Letting go is terrifying for me, even though I know I have much to let go of. I think that tiny steps are also very big accomplishments in this respect.
Love to you.
These are lessons I need to keep practicing. Letting go of control, because if Lucy’s death has taught me anything it is that control is an illusion.
This is a beautiful post, Janis, as always. Hope Val feels better and ended up having a good birthday
trying to just be over here too.
and, i guess that pig could always get broken in the cabinet too
Guess what! I tagged you in a meme!
There’s something in this idea of letting go, the only way of thinking about losing her that’s brought me anything close to peace. Luckily I’ve never been able to agonize over, not really, the details of what age she’d be now, what she should be doing if she had lived. I think somehow I let go of her having a fully imagined life in the outside world fairly quickly. But that doesn’t mean I haven’t let go of the hurt and anger that she died before really living, period. The should have, the supposed to.
But maybe there’s something in this idea of letting go of the life I wanted her to have – a version of the lesson every parent needs to learn, taken to the extreme. Every parent has hopes for their child that can’t be realized. In my case, the hope was simply wanting my child to live. Somehow, I need to accept that that’s just not who she was. Just like she might have become a banker instead of an artist, like she might have rejected everything we value and become completely unknowable.
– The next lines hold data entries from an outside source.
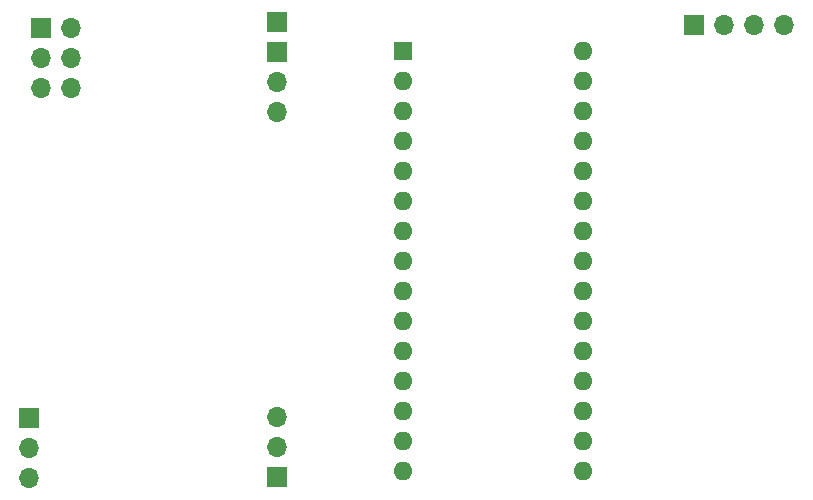
<source format=gbs>
%TF.GenerationSoftware,KiCad,Pcbnew,(5.1.9)-1*%
%TF.CreationDate,2021-01-22T19:23:28+08:00*%
%TF.ProjectId,SmartLight,536d6172-744c-4696-9768-742e6b696361,rev?*%
%TF.SameCoordinates,Original*%
%TF.FileFunction,Soldermask,Bot*%
%TF.FilePolarity,Negative*%
%FSLAX46Y46*%
G04 Gerber Fmt 4.6, Leading zero omitted, Abs format (unit mm)*
G04 Created by KiCad (PCBNEW (5.1.9)-1) date 2021-01-22 19:23:28*
%MOMM*%
%LPD*%
G01*
G04 APERTURE LIST*
%ADD10O,1.700000X1.700000*%
%ADD11R,1.700000X1.700000*%
%ADD12O,1.600000X1.600000*%
%ADD13R,1.600000X1.600000*%
G04 APERTURE END LIST*
D10*
%TO.C,J5*%
X159870000Y-64750000D03*
X157330000Y-64750000D03*
X154790000Y-64750000D03*
D11*
X152250000Y-64750000D03*
%TD*%
D10*
%TO.C,J4*%
X117000000Y-97920000D03*
X117000000Y-100460000D03*
D11*
X117000000Y-103000000D03*
%TD*%
D10*
%TO.C,J3*%
X99540000Y-70080000D03*
X97000000Y-70080000D03*
X99540000Y-67540000D03*
X97000000Y-67540000D03*
X99540000Y-65000000D03*
D11*
X97000000Y-65000000D03*
%TD*%
D10*
%TO.C,J2*%
X117000000Y-72080000D03*
X117000000Y-69540000D03*
D11*
X117000000Y-67000000D03*
X117000000Y-64460000D03*
%TD*%
D10*
%TO.C,J1*%
X96000000Y-103080000D03*
X96000000Y-100540000D03*
D11*
X96000000Y-98000000D03*
%TD*%
D12*
%TO.C,A1*%
X142840000Y-102460000D03*
X127600000Y-102460000D03*
X142840000Y-66900000D03*
X127600000Y-99920000D03*
X142840000Y-69440000D03*
X127600000Y-97380000D03*
X142840000Y-71980000D03*
X127600000Y-94840000D03*
X142840000Y-74520000D03*
X127600000Y-92300000D03*
X142840000Y-77060000D03*
X127600000Y-89760000D03*
X142840000Y-79600000D03*
X127600000Y-87220000D03*
X142840000Y-82140000D03*
X127600000Y-84680000D03*
X142840000Y-84680000D03*
X127600000Y-82140000D03*
X142840000Y-87220000D03*
X127600000Y-79600000D03*
X142840000Y-89760000D03*
X127600000Y-77060000D03*
X142840000Y-92300000D03*
X127600000Y-74520000D03*
X142840000Y-94840000D03*
X127600000Y-71980000D03*
X142840000Y-97380000D03*
X127600000Y-69440000D03*
X142840000Y-99920000D03*
D13*
X127600000Y-66900000D03*
%TD*%
M02*

</source>
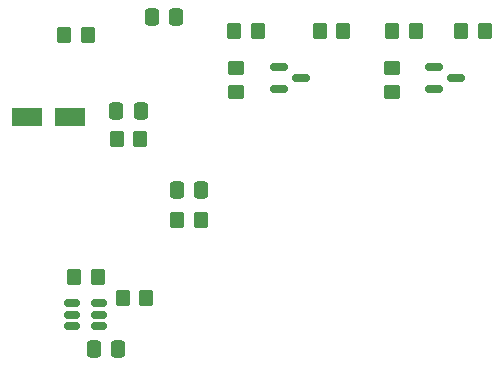
<source format=gtp>
%TF.GenerationSoftware,KiCad,Pcbnew,(6.0.1)*%
%TF.CreationDate,2022-03-16T15:45:56+00:00*%
%TF.ProjectId,pi_transceiver_hat,70695f74-7261-46e7-9363-65697665725f,1*%
%TF.SameCoordinates,Original*%
%TF.FileFunction,Paste,Top*%
%TF.FilePolarity,Positive*%
%FSLAX46Y46*%
G04 Gerber Fmt 4.6, Leading zero omitted, Abs format (unit mm)*
G04 Created by KiCad (PCBNEW (6.0.1)) date 2022-03-16 15:45:56*
%MOMM*%
%LPD*%
G01*
G04 APERTURE LIST*
G04 Aperture macros list*
%AMRoundRect*
0 Rectangle with rounded corners*
0 $1 Rounding radius*
0 $2 $3 $4 $5 $6 $7 $8 $9 X,Y pos of 4 corners*
0 Add a 4 corners polygon primitive as box body*
4,1,4,$2,$3,$4,$5,$6,$7,$8,$9,$2,$3,0*
0 Add four circle primitives for the rounded corners*
1,1,$1+$1,$2,$3*
1,1,$1+$1,$4,$5*
1,1,$1+$1,$6,$7*
1,1,$1+$1,$8,$9*
0 Add four rect primitives between the rounded corners*
20,1,$1+$1,$2,$3,$4,$5,0*
20,1,$1+$1,$4,$5,$6,$7,0*
20,1,$1+$1,$6,$7,$8,$9,0*
20,1,$1+$1,$8,$9,$2,$3,0*%
G04 Aperture macros list end*
%ADD10RoundRect,0.250000X0.350000X0.450000X-0.350000X0.450000X-0.350000X-0.450000X0.350000X-0.450000X0*%
%ADD11RoundRect,0.250000X-0.337500X-0.475000X0.337500X-0.475000X0.337500X0.475000X-0.337500X0.475000X0*%
%ADD12RoundRect,0.150000X-0.587500X-0.150000X0.587500X-0.150000X0.587500X0.150000X-0.587500X0.150000X0*%
%ADD13RoundRect,0.250000X-1.050000X-0.550000X1.050000X-0.550000X1.050000X0.550000X-1.050000X0.550000X0*%
%ADD14RoundRect,0.250000X0.337500X0.475000X-0.337500X0.475000X-0.337500X-0.475000X0.337500X-0.475000X0*%
%ADD15RoundRect,0.250000X0.450000X-0.350000X0.450000X0.350000X-0.450000X0.350000X-0.450000X-0.350000X0*%
%ADD16RoundRect,0.150000X-0.512500X-0.150000X0.512500X-0.150000X0.512500X0.150000X-0.512500X0.150000X0*%
%ADD17RoundRect,0.250000X-0.350000X-0.450000X0.350000X-0.450000X0.350000X0.450000X-0.350000X0.450000X0*%
G04 APERTURE END LIST*
D10*
X132216400Y-105156000D03*
X130216400Y-105156000D03*
D11*
X128045300Y-87985600D03*
X130120300Y-87985600D03*
D12*
X138813300Y-92217200D03*
X138813300Y-94117200D03*
X140688300Y-93167200D03*
D10*
X150402800Y-89204800D03*
X148402800Y-89204800D03*
X137042400Y-89204800D03*
X135042400Y-89204800D03*
X144272000Y-89204800D03*
X142272000Y-89204800D03*
X127593600Y-111760000D03*
X125593600Y-111760000D03*
D13*
X117529200Y-96469200D03*
X121129200Y-96469200D03*
D11*
X130178900Y-102666800D03*
X132253900Y-102666800D03*
D14*
X127123100Y-95961200D03*
X125048100Y-95961200D03*
D10*
X123478800Y-110032800D03*
X121478800Y-110032800D03*
D12*
X151919700Y-92217200D03*
X151919700Y-94117200D03*
X153794700Y-93167200D03*
D11*
X123147000Y-116078000D03*
X125222000Y-116078000D03*
D10*
X156244800Y-89204800D03*
X154244800Y-89204800D03*
X122666000Y-89509600D03*
X120666000Y-89509600D03*
D15*
X135229600Y-94317200D03*
X135229600Y-92317200D03*
X148386800Y-94317200D03*
X148386800Y-92317200D03*
D16*
X121290500Y-112232400D03*
X121290500Y-113182400D03*
X121290500Y-114132400D03*
X123565500Y-114132400D03*
X123565500Y-113182400D03*
X123565500Y-112232400D03*
D17*
X125101600Y-98348800D03*
X127101600Y-98348800D03*
M02*

</source>
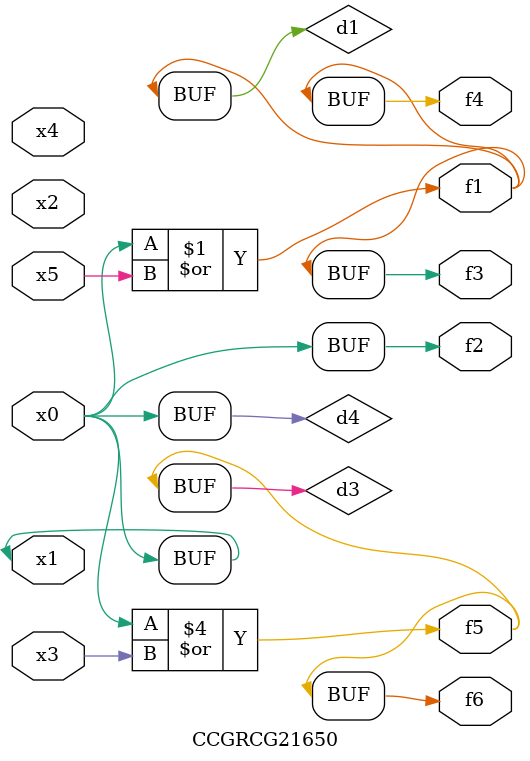
<source format=v>
module CCGRCG21650(
	input x0, x1, x2, x3, x4, x5,
	output f1, f2, f3, f4, f5, f6
);

	wire d1, d2, d3, d4;

	or (d1, x0, x5);
	xnor (d2, x1, x4);
	or (d3, x0, x3);
	buf (d4, x0, x1);
	assign f1 = d1;
	assign f2 = d4;
	assign f3 = d1;
	assign f4 = d1;
	assign f5 = d3;
	assign f6 = d3;
endmodule

</source>
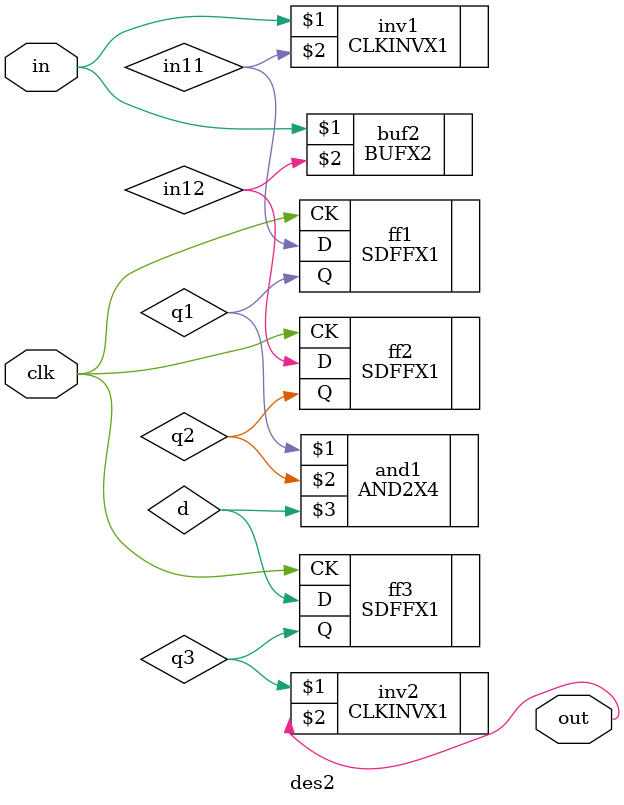
<source format=v>

module des2(input in, input clk, output out);


//CLKINVX1
//AND2X4
//XNOR2X1
//SDFFX1
//BUFX2

wire in11; wire in12; wire q1; wire q2; wire d; wire q3;

CLKINVX1 inv1(in, in11);
BUFX2 buf2(in, in12);

SDFFX1 ff1(.CK(clk), .D(in11), .Q(q1));
SDFFX1 ff2(.CK(clk), .D(in12), .Q(q2));

AND2X4 and1(q1,q2,d);
SDFFX1 ff3(.CK(clk), .D(d), .Q(q3));

CLKINVX1 inv2(q3, out);


endmodule

</source>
I honestly can’t decide if thinking this way is a way to peace and emotional evolution or just a bit twisted and delusional. I’m hoping for the former.
Happy Birthday, Val. I hope you feel better soon.
Letting go is something I find very difficult. Your “tiny” steps are impressive.
I am trying to let go myself. Some days I feel as if I am successful and then other days I know that’s just denial. I think this will take the rest of my life to learn this.